Neurologists now focus far more on what is described as the ‘rehabilitative’ approach to MS, the battery of newer drugs that might affect the course of MS, and the increasing recognition of the contribution of other professions to your care. All this is changing the
‘check-up’ process, making it more likely to be of value to you. Often you will be seen by other specialists – perhaps specially trained nurses – as well as the neurologist; thus the increasing use of MS clinics of the drop- in variety is beginning to make the problematic ‘check-up’ experience of old a matter of the past. However, there are still areas of the country where the old system prevails, and in this case it is very important that you ensure that your questions and concerns are addressed in the consultation with your neurologist – after all it is a two-way discussion.

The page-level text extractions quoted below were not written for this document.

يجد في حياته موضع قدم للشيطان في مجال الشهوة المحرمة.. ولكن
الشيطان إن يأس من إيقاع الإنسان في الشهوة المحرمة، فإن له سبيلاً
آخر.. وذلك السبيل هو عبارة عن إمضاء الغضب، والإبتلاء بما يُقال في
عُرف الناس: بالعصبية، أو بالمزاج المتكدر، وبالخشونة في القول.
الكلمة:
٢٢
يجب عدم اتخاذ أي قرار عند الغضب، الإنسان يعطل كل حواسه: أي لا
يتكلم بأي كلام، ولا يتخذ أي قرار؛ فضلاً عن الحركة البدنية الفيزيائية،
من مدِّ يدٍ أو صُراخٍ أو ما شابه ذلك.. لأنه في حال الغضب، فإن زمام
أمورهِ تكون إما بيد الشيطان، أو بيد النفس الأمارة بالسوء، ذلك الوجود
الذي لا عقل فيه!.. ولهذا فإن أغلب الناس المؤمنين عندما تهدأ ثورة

It is important anyway that some periodic monitoring of your Multiple Sclerosis is undertaken, to give you further information about likely developments in the disease, and to assess your eligibility for newer drugs, or possibly trials of experimental drugs, that is if you wish to participate. In this case a neurological examination will determine, over the course of time, how many episodes of MS have occurred, how many individual areas of the nervous system have been affected, and the rate at which new areas are being affected. You may also have an MRI scan, which records similar information about changes in plaques, plaque location and severity, but which may, from your point of view, be little related to your symptoms. Your clinical history is also vital when your neurologist is dealing with any new episode of MS that occurs.